Norman Green is probably the best author you've never heard of. Until this book, his novels have been standalones. How to classify his work? Noir-ish perhaps, with a big nod to redemption as a theme. It's never too late in Green's world for his characters to salvage some grace before they bite the big one.
With Sick Like That, Green takes a walk down the bumpy road of series work. This is the follow-up to 2009's The Last Gig. Alessandra Martillo is the amazing character whose story Green continues. ("MAR-TEE-YO," her incapacitated boss hollers down the hall of his care facility after she has done her best to irritate him.) "Al" does a great job following in the footsteps of other ornery, pathologically antisocial female characters – like Stieg Larsson's memorable Lisbeth Salander, Carol O'Connell's Mallory, Charlie Newton's Patti Black. It's easy to overdo this sort of characterization, but I think Green is spot on. There's enough show-stopping martial arts and brainpower on display, but she's not infallible and perfect. (Well, maybe just a little infallible. Is that like being a little bit pregnant?)

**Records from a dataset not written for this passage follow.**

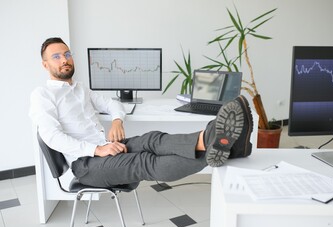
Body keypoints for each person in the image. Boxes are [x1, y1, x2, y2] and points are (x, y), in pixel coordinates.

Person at [29, 37, 253, 188]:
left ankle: (214, 139)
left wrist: (117, 120)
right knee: (143, 161)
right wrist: (97, 149)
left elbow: (112, 104)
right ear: (45, 65)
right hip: (86, 165)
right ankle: (224, 149)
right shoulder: (42, 95)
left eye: (67, 54)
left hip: (106, 147)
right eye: (56, 57)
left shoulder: (79, 88)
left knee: (152, 139)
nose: (64, 60)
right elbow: (52, 137)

Marty Stiles, P.I., is the incapacitated boss, and while the boss is away, the cats will … carry on the business. Al and Sarah Waters, the woman Marty hired to replace Al in "The Last Gig," have been become de facto partners, an uneasy relationship at first because Al just isn't the warm, confiding type, but it grows into a mutual respect. Legally, they shouldn't be in the P.I. business, because neither one has a license, but their ingenuity allows them to skate by that issue. A lot of the charm of Green's book is in showing us how Al and Sarah solve their everyday problems.

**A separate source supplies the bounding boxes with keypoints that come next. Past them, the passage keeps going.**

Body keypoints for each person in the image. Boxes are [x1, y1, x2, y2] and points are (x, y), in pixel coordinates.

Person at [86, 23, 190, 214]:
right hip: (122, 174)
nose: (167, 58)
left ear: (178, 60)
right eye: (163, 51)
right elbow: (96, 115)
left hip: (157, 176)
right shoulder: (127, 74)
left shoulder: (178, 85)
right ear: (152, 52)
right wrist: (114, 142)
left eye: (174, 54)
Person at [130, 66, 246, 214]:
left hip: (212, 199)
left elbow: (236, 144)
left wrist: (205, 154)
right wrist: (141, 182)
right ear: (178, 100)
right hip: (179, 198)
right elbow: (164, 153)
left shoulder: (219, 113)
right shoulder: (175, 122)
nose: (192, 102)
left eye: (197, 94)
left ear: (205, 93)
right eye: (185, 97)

A well-to-do woman who is dying of cancer wants to reconcile with her stepson. He has been missing for a few years, having fled home after being suspected of killing his father. If Al and Sarah can find him, it would go a long way towards paying their bills. In the meantime, however, Sarah's ex-husband, Frank, goes missing. He's a jerk, but he's Sarah's jerk, and she hasn't quite resolved their love-hate relationship. Al and her boyfriend are in attendance the night Frank disappears. There's definitely something rotten in the state of New York with Frank's new job working for a wine importer, whose credentials may be spotless but whose actions are a whole lot of suspicious. It falls to Al to take this more dangerous gratis assignment and find the father of Sarah's young son. There's definitely more than meets the eye in both cases.
Green has some great characters with which to establish a long-running series, but I hope he will occasionally write more of the powerful dark stories he has mastered.